CODART, Dutch and Flemish art in museums worldwide

Vincent van Gogh: nature close-up

Exhibition: 9 April - 7 July 2008

From the museum website

Eight paintings by Vincent van Gogh, including the famous Almond Tree in Blossom (1888), will be presented at Rijksmuseum’s branch at Amsterdam Airport Schiphol from 9 April to 7 July 2008 in an exhibition entitled Vincent van Gogh: Nature Close-Up. All the paintings have been provided by the Van Gogh Museum in Amsterdam. The show highlights how Vincent van Gogh took his own remarkable approach to nature, by effectively zooming in on his subject. The presentation can be seen at Amsterdam Airport Schiphol (airside area, between piers E and F) and offers a unique opportunity for passengers at the airport to view the artist’s work away from the Van Gogh Museum.

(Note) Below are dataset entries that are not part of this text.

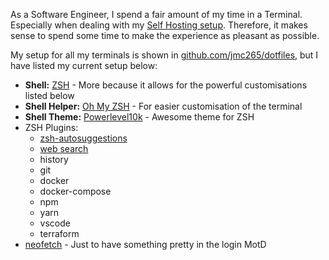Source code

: As a Software Engineer, I spend a fair amount of my time in a Terminal. Especially when dealing with my [Self Hosting setup](<../Self Hosting/Index.md>). Therefore, it makes sense to spend some time to make the experience as pleasant as possible.

My setup for all my terminals is shown in [github.com/jmc265/dotfiles](https://github.com/jmc265/dotfiles), but I have listed my current setup below:

- **Shell:** [ZSH](https://www.zsh.org/) - More because it allows for the powerful customisations listed below
- **Shell Helper:** [Oh My ZSH](https://ohmyz.sh/) - For easier customisation of the terminal
- **Shell Theme:** [Powerlevel10k](https://github.com/romkatv/powerlevel10k) - Awesome theme for ZSH
- ZSH Plugins: 
	- [zsh-autosuggestions](https://github.com/zsh-users/zsh-autosuggestions)
	- [web search](https://github.com/ohmyzsh/ohmyzsh/tree/master/plugins/web-search)
	- history
	- git
	- docker
	- docker-compose
	- npm 
	- yarn
	- vscode
	- terraform
- [neofetch](https://github.com/dylanaraps/neofetch) - Just to have something pretty in the login MotD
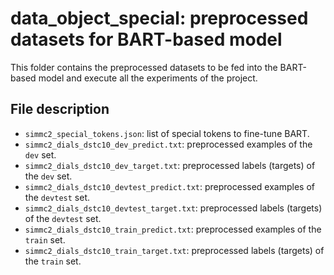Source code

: # data_object_special: preprocessed datasets for BART-based model
This folder contains the preprocessed datasets to be fed into the BART-based model and execute all the experiments of the project.


## File description

- `simmc2_special_tokens.json`: list of special tokens to fine-tune BART.
- `simmc2_dials_dstc10_dev_predict.txt`: preprocessed examples of the `dev` set.
- `simmc2_dials_dstc10_dev_target.txt`: preprocessed labels (targets) of the `dev` set.
- `simmc2_dials_dstc10_devtest_predict.txt`: preprocessed examples of the `devtest` set.
- `simmc2_dials_dstc10_devtest_target.txt`: preprocessed labels (targets) of the `devtest` set.
- `simmc2_dials_dstc10_train_predict.txt`: preprocessed examples of the `train` set.
- `simmc2_dials_dstc10_train_target.txt`: preprocessed labels (targets) of the `train` set.


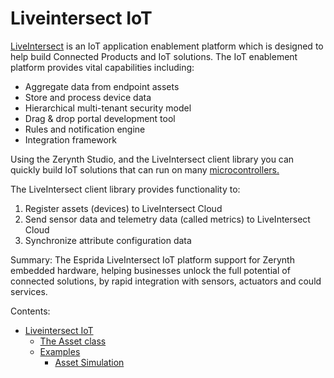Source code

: # Liveintersect IoT

[LiveIntersect](https://esprida.com/platform/) is an IoT application enablement platform which is designed to help build Connected Products and IoT solutions.  The IoT enablement platform provides vital capabilities including:


* Aggregate data from endpoint assets
* Store and process device data
* Hierarchical multi-tenant security model
* Drag & drop portal development tool
* Rules and notification engine
* Integration framework

Using the Zerynth Studio, and the LiveIntersect client library you can quickly build IoT solutions that can run on many [microcontrollers.](https://www.zerynth.com/zerynth-supported-devices/)

The LiveIntersect client library provides functionality to:


1. Register assets (devices) to LiveIntersect Cloud
2. Send sensor data and telemetry data (called metrics) to LiveIntersect Cloud
3. Synchronize attribute configuration data

Summary:
The Esprida LiveIntersect IoT platform support for Zerynth embedded hardware, helping businesses unlock the full potential of connected solutions, by rapid integration with sensors, actuators and could services.


Contents:

-   [Liveintersect  IoT](https://docs.zerynth.com/latest/official/lib.liveintersect.iot/docs/index.html)
    -   [The Asset class](https://docs.zerynth.com/latest/official/lib.liveintersect.iot/docs/official_lib.liveintersect.iot_iot.html)
    -   [Examples](https://docs.zerynth.com/latest/official/lib.liveintersect.iot/examples/examples.html)
        -   [Asset Simulation](https://docs.zerynth.com/latest/official/lib.liveintersect.iot/examples/examples.html#asset-simulation)
<!--stackedit_data:
eyJoaXN0b3J5IjpbNDA0MjQwNDk1XX0=
-->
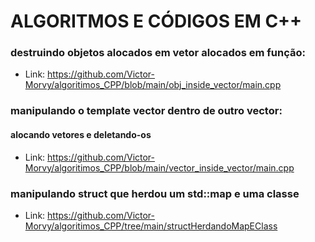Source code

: # ALGORITMOS E CÓDIGOS EM C++

### destruindo objetos alocados em vetor alocados em função:
- Link: https://github.com/Victor-Morvy/algoritimos_CPP/blob/main/obj_inside_vector/main.cpp

### manipulando o template vector dentro de outro vector:
#### alocando vetores e deletando-os
- Link: https://github.com/Victor-Morvy/algoritimos_CPP/blob/main/vector_inside_vector/main.cpp

### manipulando struct que herdou um std::map e uma classe
- Link: https://github.com/Victor-Morvy/algoritimos_CPP/tree/main/structHerdandoMapEClass
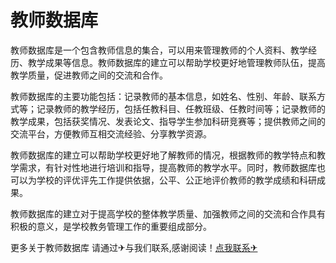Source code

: # 教师数据库

教师数据库是一个包含教师信息的集合，可以用来管理教师的个人资料、教学经历、教学成果等信息。教师数据库的建立可以帮助学校更好地管理教师队伍，提高教学质量，促进教师之间的交流和合作。

教师数据库的主要功能包括：记录教师的基本信息，如姓名、性别、年龄、联系方式等；记录教师的教学经历，包括任教科目、任教班级、任教时间等；记录教师的教学成果，包括获奖情况、发表论文、指导学生参加科研竞赛等；提供教师之间的交流平台，方便教师互相交流经验、分享教学资源。

教师数据库的建立可以帮助学校更好地了解教师的情况，根据教师的教学特点和教学需求，有针对性地进行培训和指导，提高教师的教学水平。同时，教师数据库也可以为学校的评优评先工作提供依据，公平、公正地评价教师的教学成绩和科研成果。

教师数据库的建立对于提高学校的整体教学质量、加强教师之间的交流和合作具有积极的意义，是学校教务管理工作的重要组成部分。

更多关于教师数据库 请通过✈与我们联系,感谢阅读！[点我联系✈](https://plus.G208.com)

Vincent van Gogh approached nature in his own idiosyncratic way by taking a close-up view. That is the central theme of the exhibition at the Rijksmuseum Amsterdam Schiphol. Drawing from nature close-up had been one of the challenges that Van Gogh had taken up since the start of his French period. He did this by painting still lifes with beautiful flowers in full bloom, or by placing a small delicate blossoming tree in the foreground of a work. He had been captivated by Japanese prints while in Paris. The influence of these colourful graphic depictions, in which the natural world is often depicted in great detail, is illustrated in the show with the inclusion of a number of superb Japanese woodcuts. Van Gogh’s fascination with nature also had a salutary effect on the artist, as he wrote to his sister Wil, whenever he was nervous or upset he would ”look at a blade of grass, a branch of a pine, an ear of corn to calm myself”.

Exhibits have been chosen for Vincent van Gogh: Nature Close-Up from the across artist’s career, although concentrating on the period after 1886. In fact the show offers a brief overview of Van Gogh’s artistic development. In a way, this is symbolised by the canvas painted on two sides: one side showing an early painting of a woman’s head in typically dark hues; the other, a colourful Parisian vegetable garden with sunflowers.